EXERCISE PROMPT: Set down the stretch of the listing from the line containing "common name: Mousetail" through its final line, word for word, and leave the pictures out.

#####

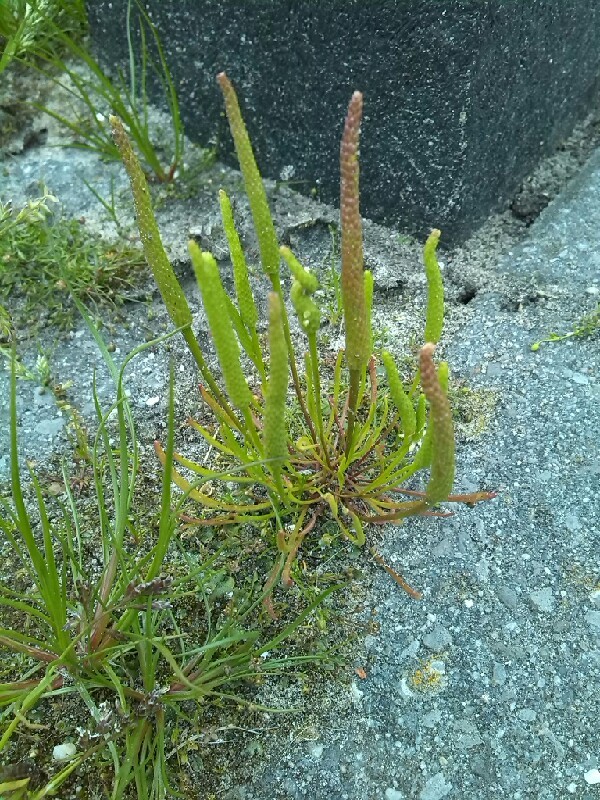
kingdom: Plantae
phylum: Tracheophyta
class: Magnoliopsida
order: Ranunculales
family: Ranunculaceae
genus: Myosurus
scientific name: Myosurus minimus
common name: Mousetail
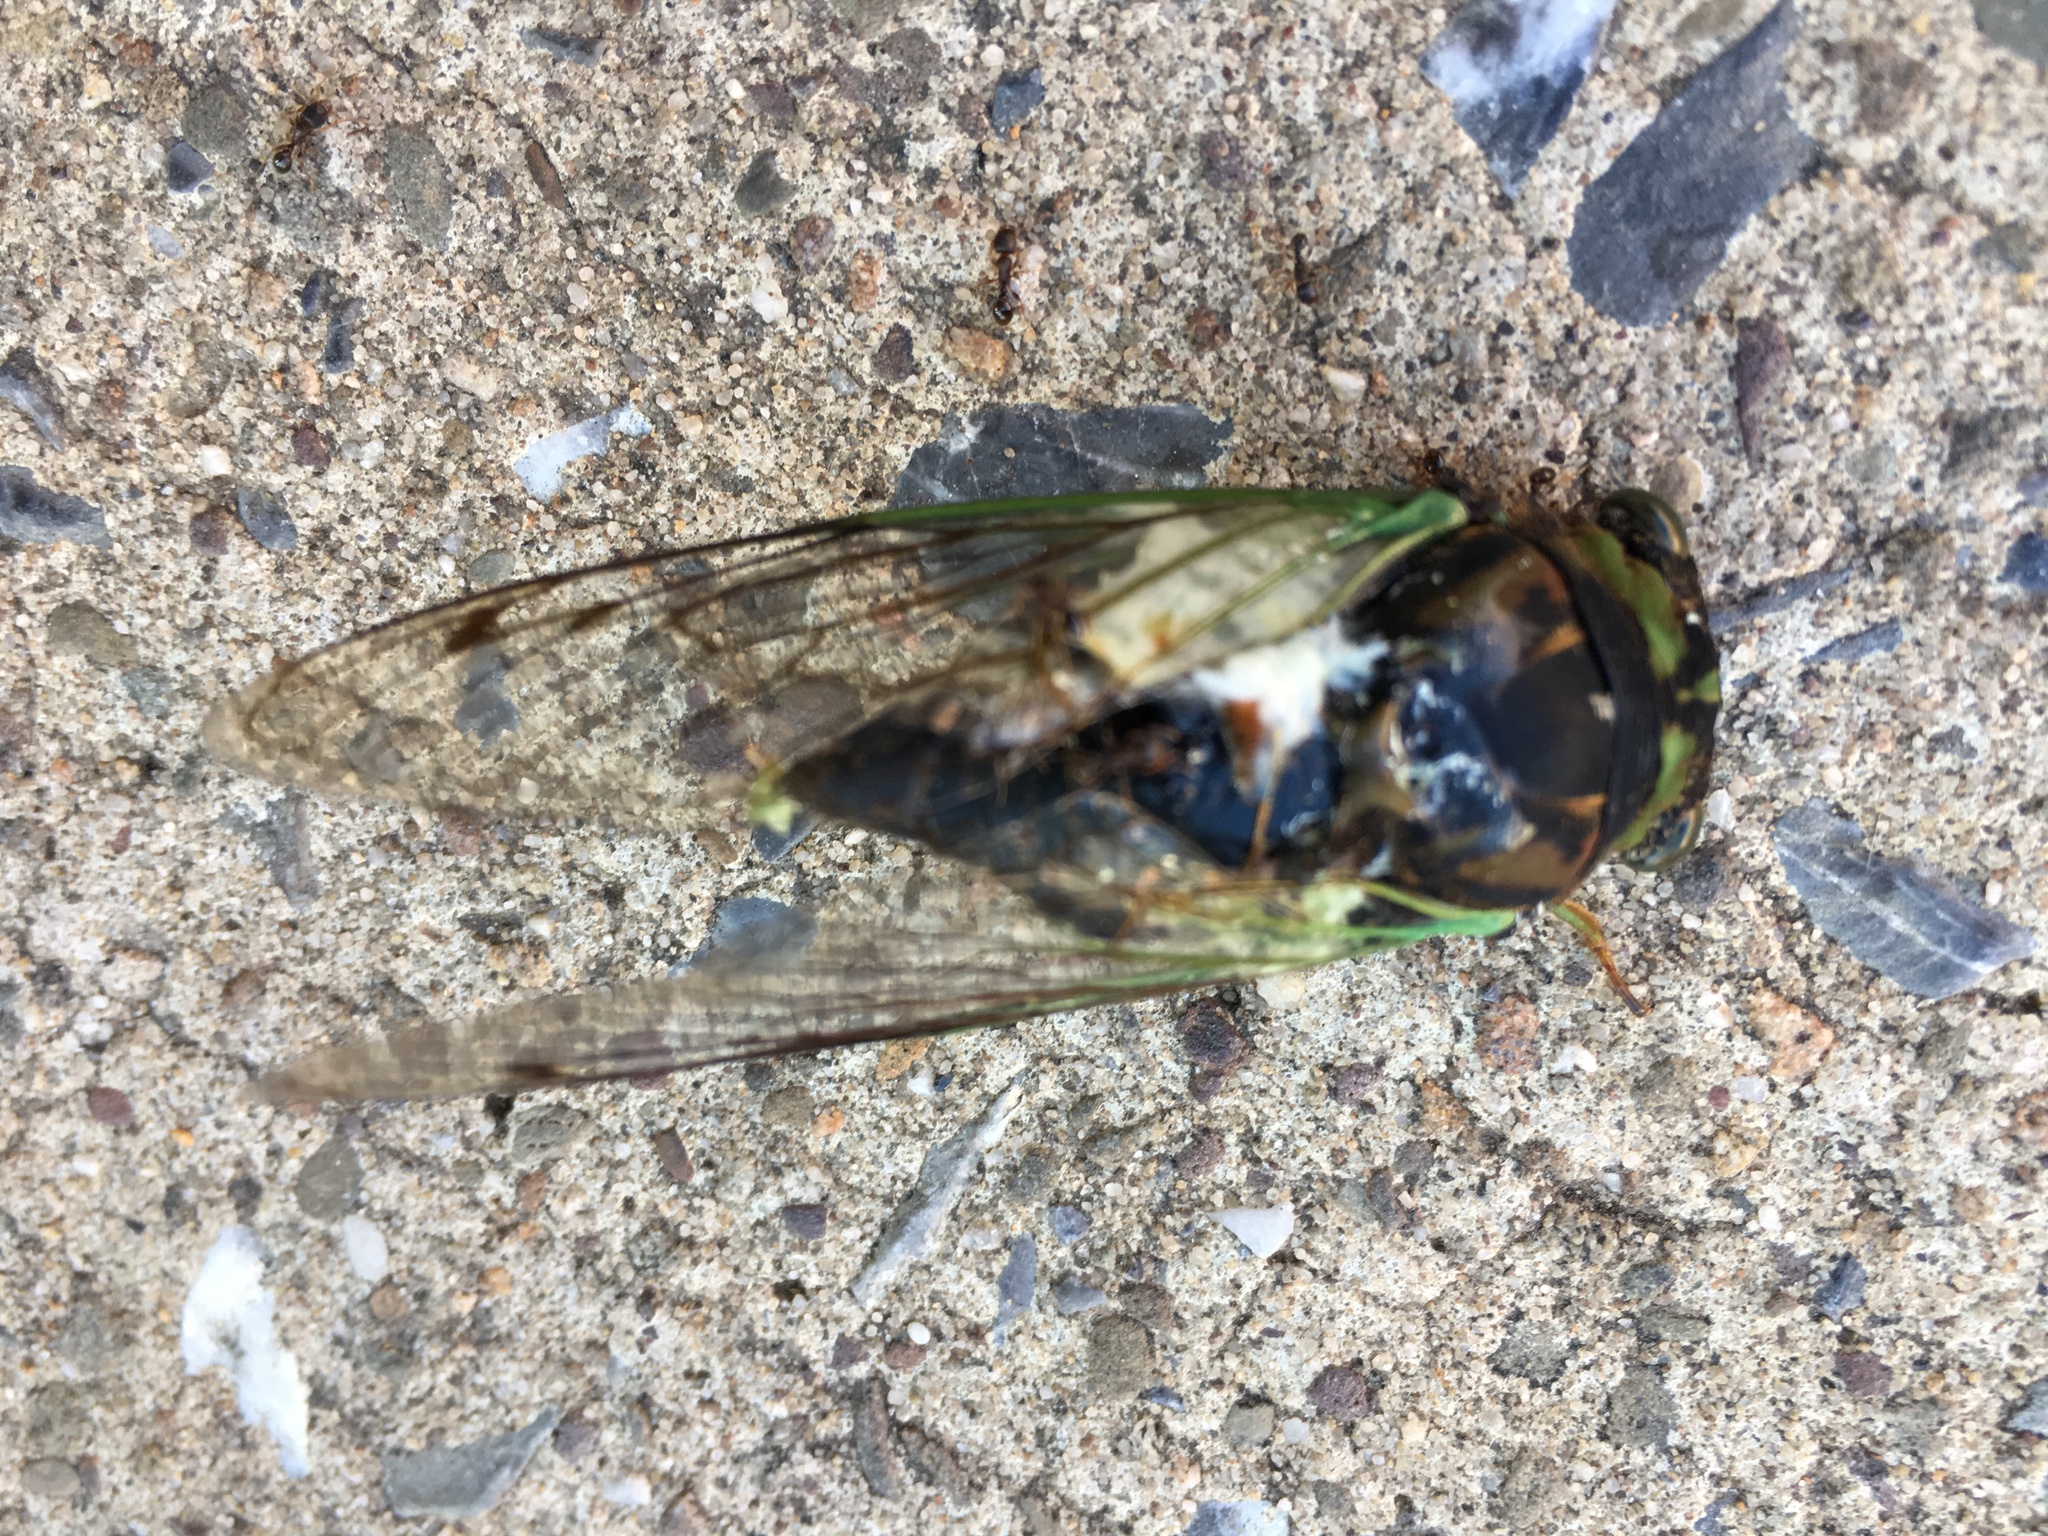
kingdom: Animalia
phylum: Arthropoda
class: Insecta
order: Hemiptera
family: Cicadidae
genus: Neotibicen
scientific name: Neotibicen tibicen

#####

OUTPUT FOR THIS TASK:
common name: Mousetail
kingdom: Animalia
phylum: Arthropoda
class: Insecta
order: Hemiptera
family: Cicadidae
genus: Neotibicen
scientific name: Neotibicen tibicen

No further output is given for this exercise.